En esa obra, que reúne hacia el final de sus páginas, las tribulaciones del joven comunero Jacques Vintras, alter ego del propio Vallès, durante la semana sangrienta  de la Comuna, la bandera aparece primero como un símbolo de esperanza antes de la reconquista final de la ciudad por parte de las tropas del ejército de Versalles.

«¡En qué pensaba! Creía que la ciudad parecería muerta antes mismo de haber sido asesinada. Y he aquí que mujeres y niños se entremezclan.
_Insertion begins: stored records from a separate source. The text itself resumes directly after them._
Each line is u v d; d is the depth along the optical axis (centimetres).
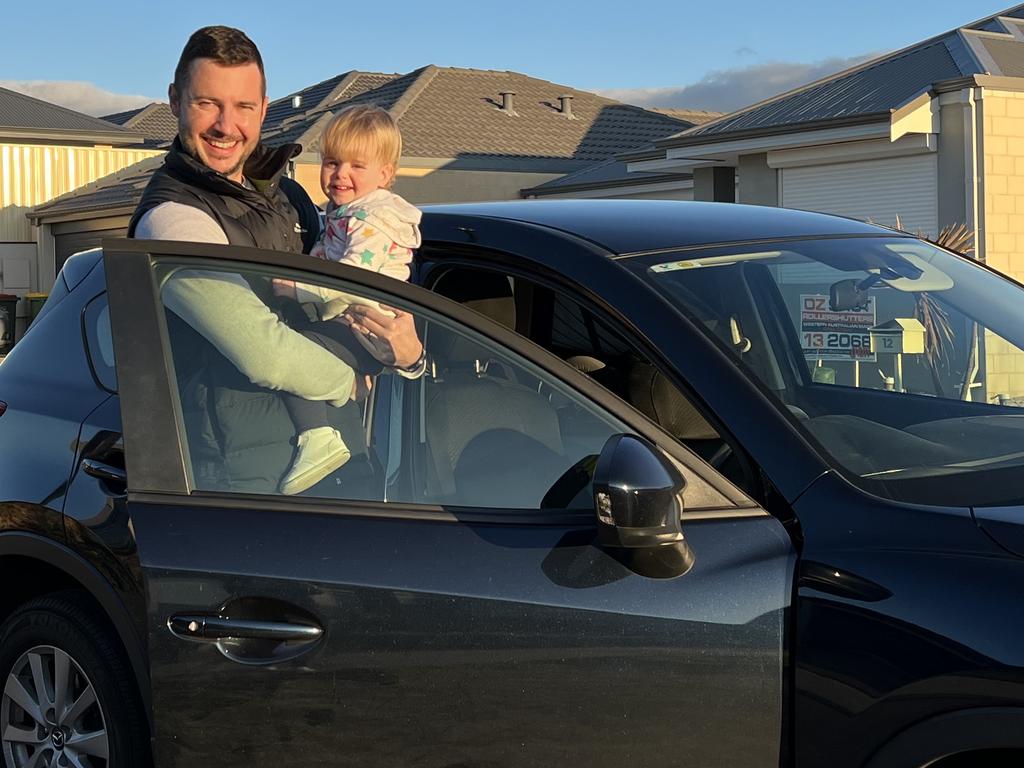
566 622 249
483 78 3500
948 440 288
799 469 256
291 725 267
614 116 3459
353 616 261
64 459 324
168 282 288
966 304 343
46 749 332
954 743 221
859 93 1784
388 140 348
Una bandera roja completamente nueva acaba de ser clavada por una bella niña, y crea el efecto, sobre esas piedras grises, de una amapola sobre un viejo muro».
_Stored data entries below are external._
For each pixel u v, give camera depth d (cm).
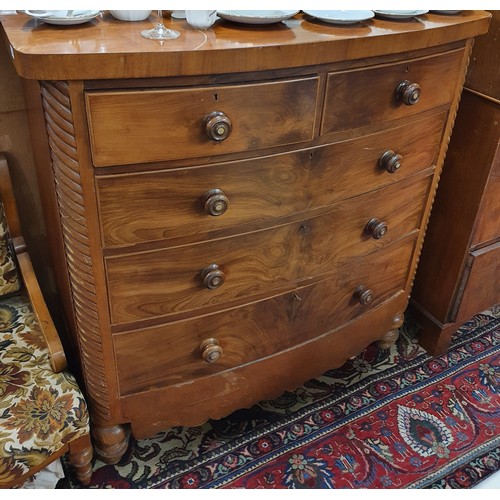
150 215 101
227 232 111
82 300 109
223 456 144
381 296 154
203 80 92
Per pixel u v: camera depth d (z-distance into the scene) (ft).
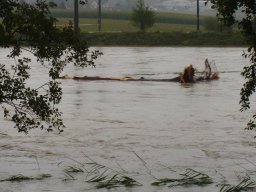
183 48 423.64
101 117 134.41
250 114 138.72
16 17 73.31
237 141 106.52
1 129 115.96
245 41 70.54
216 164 88.28
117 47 433.07
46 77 227.61
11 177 79.36
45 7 74.18
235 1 67.31
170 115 137.90
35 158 92.02
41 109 77.30
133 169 85.15
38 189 73.97
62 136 110.22
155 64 291.79
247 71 71.46
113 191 73.26
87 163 88.17
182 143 104.83
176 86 203.10
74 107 149.79
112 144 103.65
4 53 354.95
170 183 77.00
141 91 187.73
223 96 175.22
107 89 192.44
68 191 73.15
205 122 127.75
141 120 130.31
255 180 78.59
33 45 75.00
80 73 249.96
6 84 76.02
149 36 463.42
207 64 226.38
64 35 75.61
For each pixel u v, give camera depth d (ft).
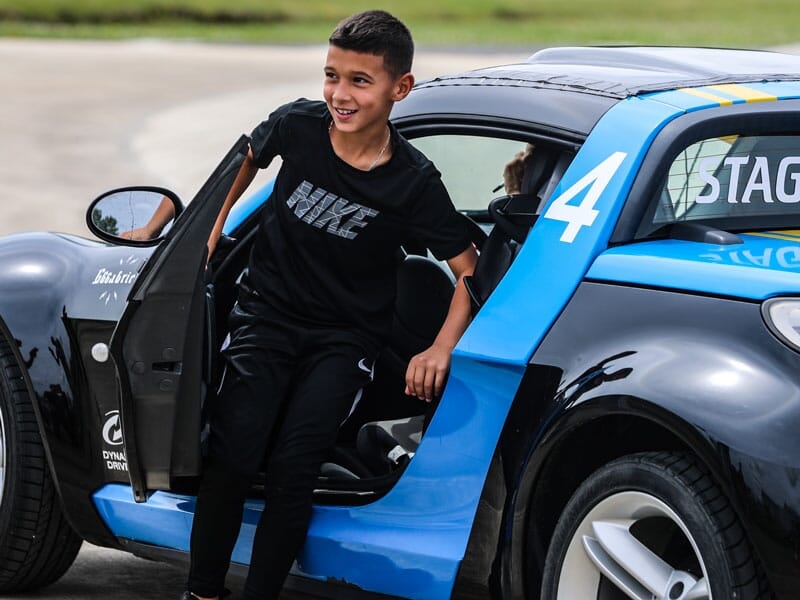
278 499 14.55
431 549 13.85
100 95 112.06
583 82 14.74
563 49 16.74
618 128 13.73
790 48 183.73
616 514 12.59
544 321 13.08
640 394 12.02
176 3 271.90
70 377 16.93
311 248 14.73
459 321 14.17
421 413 16.81
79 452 16.96
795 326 11.63
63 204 56.03
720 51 16.84
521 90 14.76
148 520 16.53
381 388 16.76
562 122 14.14
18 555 17.69
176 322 14.28
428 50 190.29
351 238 14.57
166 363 14.34
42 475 17.47
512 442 13.10
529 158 14.94
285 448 14.53
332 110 14.19
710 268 12.26
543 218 13.67
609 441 13.05
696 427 11.64
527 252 13.60
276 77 134.00
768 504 11.28
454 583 13.73
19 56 164.76
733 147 13.97
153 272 14.20
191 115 94.02
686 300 12.26
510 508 13.12
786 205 14.28
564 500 13.30
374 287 14.93
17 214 53.36
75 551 18.07
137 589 18.42
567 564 12.91
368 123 14.14
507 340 13.26
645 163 13.35
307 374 14.80
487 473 13.37
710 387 11.71
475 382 13.51
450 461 13.74
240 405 14.70
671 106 13.84
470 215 18.13
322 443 14.58
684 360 11.97
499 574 13.35
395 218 14.48
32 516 17.52
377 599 14.49
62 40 213.25
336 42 14.06
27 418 17.43
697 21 262.67
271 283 14.93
Pero luego, bajo el fuego y el bombardeo enemigo, esa visión da paso a una escena más llena de desasosiego donde el contraste con el repudiado estandarte tricolor se convierte en el anuncio de la estrepitosa derrota.

«A diez pasos de nosotros, una bandera tricolor. Está ahí, pulcra, reluciente y nueva esa bandera, insultando con sus matices frescos a la nuestra, cuyos harapos penden todavía aquí y allá, chamuscados, lodosos y fétidos como amapolas aplastadas y marchitas».

Aun así, hecha jirones, la bandera roja, exportada por los exiliados franceses al resto de Europa, haría un largo camino de más de 2,400 kilómetros hasta desembarcar en el otro gran teatro revolucionario de ese cruce de siglos: la Rusia zarista.

El gigante del Este era ya una olla de presión, cuyo agitado panorama Máximo Gorki reflejaría en su novela «La madre».

Minucioso retrato del ambiente obrero previo al estallido de 1905, la obra de Gorki es el relato de la creciente actividad revolucionaria del trabajador fabril Pável Vlasov y del lento despertar político de su madre, Pelagia Nilovna, quien encarna, para efectos prácticos, la paulatina toma de conciencia de la sociedad rusa.

Enmarcada en ese contexto, la bandera roja aparece durante los preparativos y el desarrollo de una marcha del Primero de Mayo, a todas luces ilegal, para cristalizar lo más puro de los ideales que inspiran la lucha proletaria: «la razón, la verdad, la libertad» y para congregar a su alrededor a unos manifestantes que, a pesar de los peligros, van perdiendo miedo al régimen.

«La gente corría al encuentro de la enseña roja, gritaba, se fundía con la multitud, marchaba con ella de vuelta y los gritos se apagaban entre los sonidos de la canción; aquella canción que cantaban en casa en voz más baja que otras, fluía en la calle, sin trémolos, recta, con una fuerza terrible».

La potencia del símbolo es tal que aún confrontado a las bayonetas de los soldados que habían llegado a disolver la manifestación, Pável, que durante toda la marcha había ido al frente cargando la bandera, no solo se rehusaría a entregarla a quienes en un acto desesperado trataban de esconderla, sino que reprendería con vehemencia a un compañero que se había adelantado al estandarte.

– ¡A mi lado, camarada!- gritó bruscamente Pável… ¡A mi lado! ¡No tienes derecho a ir delante de la bandera!

Incluso después de disuelta la marcha y apresado Vlasov, los restos desgarrados de la enseña, salvados a toda prisa por la madre, se antojan acaso como la representación de una lucha que, a pesar de todo, debe continuar.

«Se levantó y, sin lavarse ni rezar sus oraciones, se puso a arreglar el cuarto. En la cocina, apareció ante sus ojos un palo con un trozo de percalina roja; lo cogió con hostilidad, sintió deseos de echarlo debajo del horno, pero, suspirando, desprendió de él el trozo de bandera, dobló cuidadosamente el retazo de tela roja y se lo guardó en el bolsillo».

Paradójicamente, Gorki, que tanto y tan bien le cantara a la bandera roja, como un estandarte de razón, verdad y libertad, tendría luego una serie de encuentros y desencuentros con los bolcheviques y vería cómo la enseña caería secuestrada por un régimen cada vez más policial y burocrático.

Así, aunque la bandera roja continuaría inspirando aquí y alla a lo largo y ancho del mundo, durante al menos medio siglo más, la lucha revolucionaria, en la Unión Soviética, a la muerte de Gorki (1936), parecía haber cerrado ya el circulo de su azaroso camino, volviendo a lo que había sido inicialmente: un símbolo del orden del poder establecido.